Wir haben uns damals zum Beispiel viel über Schicksal, Handeln und Identität unterhalten. Wie kann man gegen Dinge ankämpfen, die man nicht steuern kann? All das, worum es in seiner Filmreihe eben so ging. Und darüber, wie verrückt Elternschaft ist. Bis ich vor zehn Jahren selbst einen Sohn bekam, waren das aber nur vage Konzepte in meinem Kopf. Plötzlich wurde die Vorstellung, Mutter zu sein, zu einer erschreckenden Realität. Erschreckend wegen der enormen Angst, die damit einhergeht. Da ist dieses wunderbare, ganz und gar außergewöhnliche Wesen, das du mehr liebst als alles andere. Und du musst feststellen, wie fragil es ist. Das ist ein Albtraum.
Es geht in dem Film um Ihre eigene Angst?
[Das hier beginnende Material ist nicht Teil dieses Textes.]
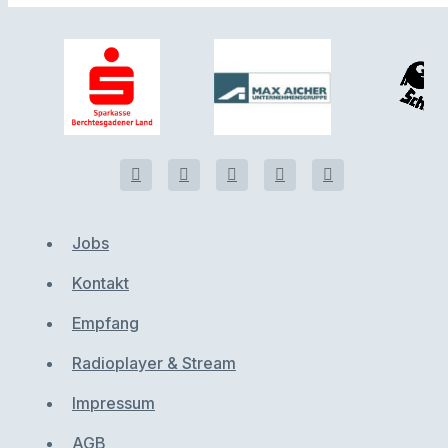
Jobs
Kontakt
Empfang
Radioplayer & Stream
Impressum
AGB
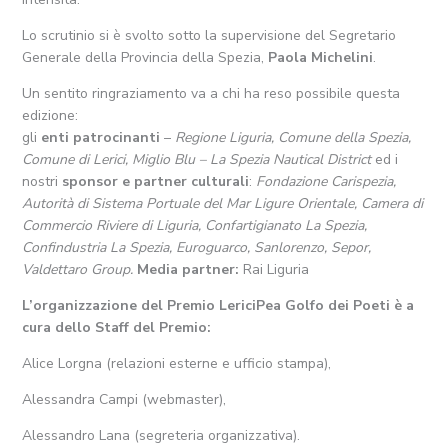
Lo scrutinio si è svolto sotto la supervisione del Segretario
Generale della Provincia della Spezia,
Paola Michelini
.
Un sentito ringraziamento va a chi ha reso possibile questa
edizione:
gli
enti patrocinanti
–
Regione Liguria, Comune della Spezia,
Comune di Lerici, Miglio Blu – La Spezia Nautical District
ed i
nostri
sponsor e partner culturali
:
Fondazione Carispezia,
Autorità di Sistema Portuale del Mar Ligure Orientale, Camera di
Commercio Riviere di Liguria, Confartigianato La Spezia,
Confindustria La Spezia, Euroguarco, Sanlorenzo, Sepor,
Valdettaro Group.
Media partner:
Rai Liguria
L’organizzazione del Premio LericiPea Golfo dei Poeti è a
cura dello Staff del Premio:
Alice Lorgna (relazioni esterne e ufficio stampa),
Alessandra Campi (webmaster),
Alessandro Lana (segreteria organizzativa).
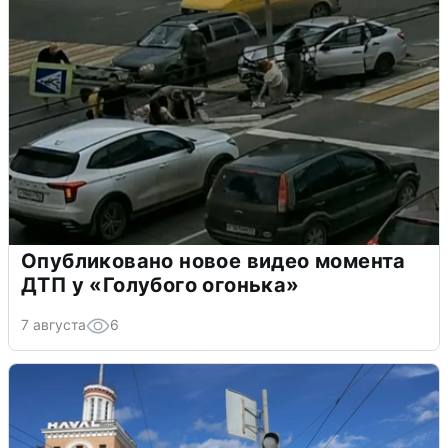
Опубликовано новое видео момента
ДТП у «Голубого огонька»
7 августа
6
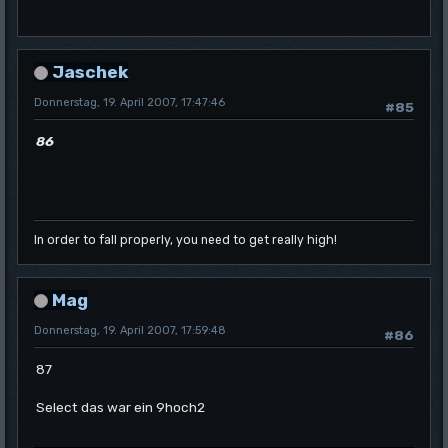
Jaschek
Donnerstag, 19. April 2007, 17:47:46
#85
86
In order to fall properly, you need to get really high!
Mag
Donnerstag, 19. April 2007, 17:59:48
#86
87
Select das war ein 9hoch2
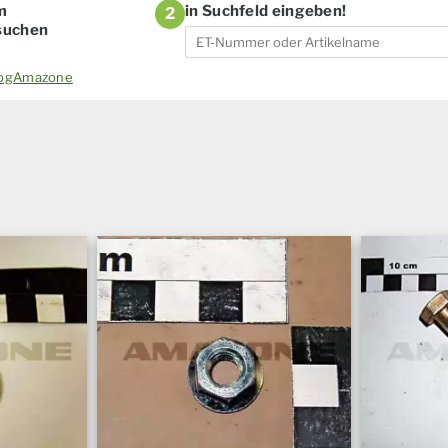
m
in Suchfeld eingeben!
2
 suchen
alogAmazone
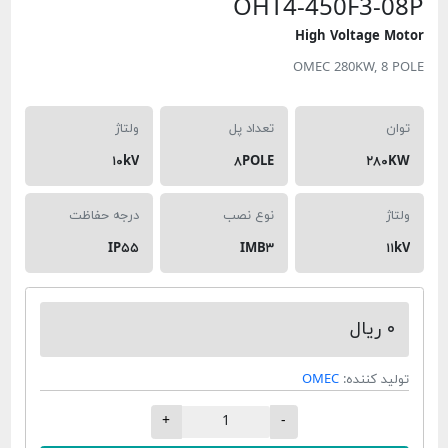
OHT4-450F
High Volt
OMEC 280K
تعداد پل
ولتاژ
۱۰kV
۸POLE
نوع نصب
درجه حفاظت
IP۵۵
IMB۳
ده:
OMEC
+
-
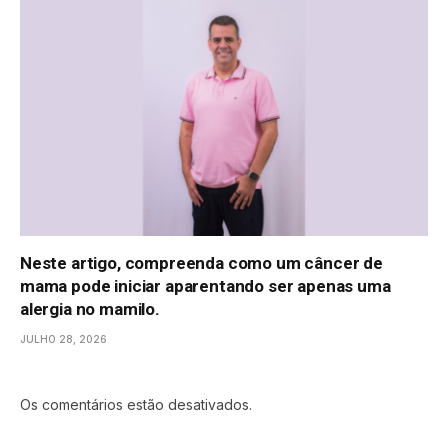
Neste artigo, compreenda como um câncer de
mama pode iniciar aparentando ser apenas uma
alergia no mamilo.
JULHO 28, 2026
Os comentários estão desativados.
Jedenfalls hat es damit angefangen. Kieślowski hat immer gesagt, die besten Erzählungen seien die, in denen ein Teil eigene Wahrheit steckt. Das gilt auch für ein anderes Thema, dass sich durch den Film zieht: Was macht es mit einem, wenn man sich plötzlich in einem Sorgerechtsstreit um ein Kind wiederfindet? Auch das habe ich selbst erlebt. Und es verdoppelt die Angst. Weil du über die eine Hälfte des Lebens deines Kindes die Kontrolle verlierst. Und du verpasst diese Hälfte auch. Es ist, als würde auch das Kind in zwei Teile geschnitten. Du musst dich als Mutter ganz neu erfinden. Ich habe beim Schreiben des Drehbuchs viel an Bergmans „Szenen einer Ehe“ gedacht.
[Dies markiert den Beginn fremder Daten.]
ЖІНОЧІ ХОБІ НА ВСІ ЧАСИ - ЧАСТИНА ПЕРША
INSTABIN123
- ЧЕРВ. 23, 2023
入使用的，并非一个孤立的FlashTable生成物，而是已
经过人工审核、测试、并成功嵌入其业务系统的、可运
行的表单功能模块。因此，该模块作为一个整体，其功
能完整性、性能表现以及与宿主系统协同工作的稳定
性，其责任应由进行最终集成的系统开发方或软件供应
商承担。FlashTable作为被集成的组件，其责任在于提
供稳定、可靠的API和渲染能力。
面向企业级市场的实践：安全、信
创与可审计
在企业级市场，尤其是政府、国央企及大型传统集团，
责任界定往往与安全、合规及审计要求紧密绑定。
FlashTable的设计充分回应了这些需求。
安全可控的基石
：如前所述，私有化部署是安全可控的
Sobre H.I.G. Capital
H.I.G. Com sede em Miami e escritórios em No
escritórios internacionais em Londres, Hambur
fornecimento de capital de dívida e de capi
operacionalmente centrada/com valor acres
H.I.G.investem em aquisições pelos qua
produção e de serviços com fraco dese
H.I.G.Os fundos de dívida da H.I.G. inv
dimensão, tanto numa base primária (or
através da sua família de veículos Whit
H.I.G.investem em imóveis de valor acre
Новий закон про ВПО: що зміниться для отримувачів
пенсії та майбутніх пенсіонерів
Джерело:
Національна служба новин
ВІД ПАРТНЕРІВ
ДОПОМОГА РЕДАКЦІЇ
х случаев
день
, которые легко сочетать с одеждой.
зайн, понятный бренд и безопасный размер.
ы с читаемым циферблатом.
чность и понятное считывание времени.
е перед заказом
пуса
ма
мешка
Sie haben sechs Jahre gebraucht, um den Film zu realisieren. Warum?
Es war schwer, Produzenten von meiner Idee zu überzeugen. Es ist ein Drahtseilakt. Quasi das Gegenteil eines Hollywood-Films. Eigentlich ist die Geschichte sehr simpel. Ich wollte aber keinen eindeutigen Film. Nichts zu Melodramatisches, aber auch keine silbrig glänzende, kühle Science-Fiction. Und ich wollte keine kitschige Filmmusik, die das Publikum lenkt und ihm sagt, wann es welche Emotionen zu fühlen hat. Ich wollte meine Geschichte so ungekünstelt wie möglich erzählen. Jeder Zuschauer soll einen anderen Film sehen.
Hatten Sie das Gefühl, dass die schwierige Finanzierung mit sexistischen Vorbehalten zu tun hatte?
Natürlich ist es für Frauen in der Filmbranche immer noch schwieriger, gleichwertig bezahlt zu werden oder Budgets für Projekte zusammenzubekommen. Daran hat „Me Too“ nichts geändert. Dieses System des Machtmissbrauchs hat so lange funktioniert. Ich stehe vor der Kamera, seit ich vierzehn Jahre alt bin. Ich habe viel erlebt während meiner Karriere. Ich sehe aber auch, dass sich in dieser Hinsicht gerade in der jüngeren Generation viel ändert. Die Leute beginnen langsam zu begreifen, wie spannend die weibliche Perspektive sein kann.